NOGUCHI: Notably, electronic cigarettes, which are a small but growing market. Howard says he expects the market for e-cigarette, snuff and nicotine patches could grow as traditional cigarettes continue to fall out of favor. Iris DeLutro is 63 and from Queens, New York, and typifies the changing habits of smokers these days.

IRIS DELUTRO: I've cut down dramatically. I used to smoke a pack and a half.

NOGUCHI: DeLutro says she used to smoke while working at her desk, but times have changed, and so have her own attitudes. Now she's hoping to use the patch to try to quit altogether.

DELUTRO: I don't smoke indoors at all.

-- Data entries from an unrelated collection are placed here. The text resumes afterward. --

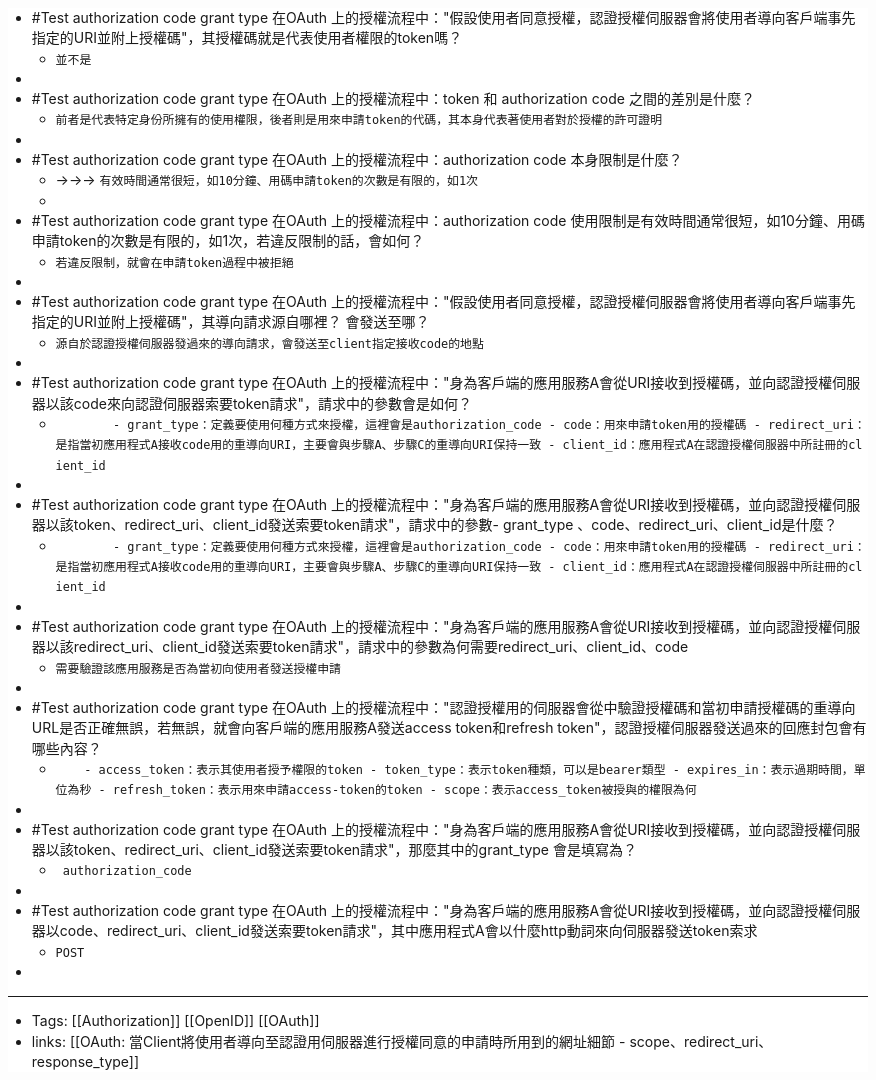 - #Test  authorization code grant type 在OAuth 上的授權流程中："假設使用者同意授權，認證授權伺服器會將使用者導向客戶端事先指定的URI並附上授權碼"，其授權碼就是代表使用者權限的token嗎？
    -  `並不是`
- 
- #Test  authorization code grant type 在OAuth 上的授權流程中：token 和 authorization code 之間的差別是什麼？
    -  `前者是代表特定身份所擁有的使用權限，後者則是用來申請token的代碼，其本身代表著使用者對於授權的許可證明`
- 
- #Test authorization code grant type 在OAuth 上的授權流程中：authorization code 本身限制是什麼？ 
    - ->->-> `有效時間通常很短，如10分鐘、用碼申請token的次數是有限的，如1次`
    - 
- #Test authorization code grant type 在OAuth 上的授權流程中：authorization code 使用限制是有效時間通常很短，如10分鐘、用碼申請token的次數是有限的，如1次，若違反限制的話，會如何？
    -  `若違反限制，就會在申請token過程中被拒絕`
- 
- #Test authorization code grant type 在OAuth 上的授權流程中："假設使用者同意授權，認證授權伺服器會將使用者導向客戶端事先指定的URI並附上授權碼"，其導向請求源自哪裡？ 會發送至哪？
    -  `源自於認證授權伺服器發過來的導向請求，會發送至client指定接收code的地點`
- 
- #Test authorization code grant type 在OAuth 上的授權流程中："身為客戶端的應用服務A會從URI接收到授權碼，並向認證授權伺服器以該code來向認證伺服器索要token請求"，請求中的參數會是如何？ 
    -  `		- grant_type：定義要使用何種方式來授權，這裡會是authorization_code - code：用來申請token用的授權碼 - redirect_uri：是指當初應用程式A接收code用的重導向URI，主要會與步驟A、步驟C的重導向URI保持一致 - client_id：應用程式A在認證授權伺服器中所註冊的client_id`
- 
- #Test authorization code grant type 在OAuth 上的授權流程中："身為客戶端的應用服務A會從URI接收到授權碼，並向認證授權伺服器以該token、redirect_uri、client_id發送索要token請求"，請求中的參數- grant_type 、code、redirect_uri、client_id是什麼？ 
    -  `		- grant_type：定義要使用何種方式來授權，這裡會是authorization_code - code：用來申請token用的授權碼 - redirect_uri：是指當初應用程式A接收code用的重導向URI，主要會與步驟A、步驟C的重導向URI保持一致 - client_id：應用程式A在認證授權伺服器中所註冊的client_id`
- 
- #Test authorization code grant type 在OAuth 上的授權流程中："身為客戶端的應用服務A會從URI接收到授權碼，並向認證授權伺服器以該redirect_uri、client_id發送索要token請求"，請求中的參數為何需要redirect_uri、client_id、code 
    - `需要驗證該應用服務是否為當初向使用者發送授權申請`
- 
- #Test  authorization code grant type 在OAuth 上的授權流程中："認證授權用的伺服器會從中驗證授權碼和當初申請授權碼的重導向URL是否正確無誤，若無誤，就會向客戶端的應用服務A發送access token和refresh token"，認證授權伺服器發送過來的回應封包會有哪些內容？ 
    -  `	- access_token：表示其使用者授予權限的token - token_type：表示token種類，可以是bearer類型 - expires_in：表示過期時間，單位為秒 - refresh_token：表示用來申請access-token的token - scope：表示access_token被授與的權限為何`
- 
- #Test  authorization code grant type 在OAuth 上的授權流程中："身為客戶端的應用服務A會從URI接收到授權碼，並向認證授權伺服器以該token、redirect_uri、client_id發送索要token請求"，那麼其中的grant_type 會是填寫為？ 
    -  ` authorization_code`
- 
- #Test  authorization code grant type 在OAuth 上的授權流程中："身為客戶端的應用服務A會從URI接收到授權碼，並向認證授權伺服器以code、redirect_uri、client_id發送索要token請求"，其中應用程式A會以什麼http動詞來向伺服器發送token索求 
    -  `POST`
- 
- ---
- Tags: [[Authorization]] [[OpenID]] [[OAuth]]
- links: [[OAuth: 當Client將使用者導向至認證用伺服器進行授權同意的申請時所用到的網址細節 - scope、redirect_uri、response_type]]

My apartment is smoke-free. I don't let my grandsons see me smoking.

NOGUCHI: There are still enclaves where smoking is alive and well. The Midwest, where Sheila Martin lives, has a higher smoking rate than other areas and nearly double what it is in the West.

SHEILA MARTIN: My mom and dad smoked when I was growing up. I don't know anybody whose parents didn't smoke.

NOGUCHI: Martin owns a tavern in Hutchinson, Kansas which still permits smoking. Her bar was grandfathered in under a state smoking ban. And Martin wants very much to keep it that way.

MARTIN: In a country where people have the right to assemble, you know, as long as tobacco is sold and sanctioned by the government, they're making a lot of money on it. People ought to be allowed to choose.

NOGUCHI: But even a diehard smoker like Martin says she may consider e-cigarettes.

MARTIN: If I decided I didn't enjoy it anymore, I think I probably would try the e-cigs.

NOGUCHI: There may come a time, she says, when she'll take up a smokeless alternative like some of her customers. But that day has not yet come. Yuki Noguchi, NPR News, Washington.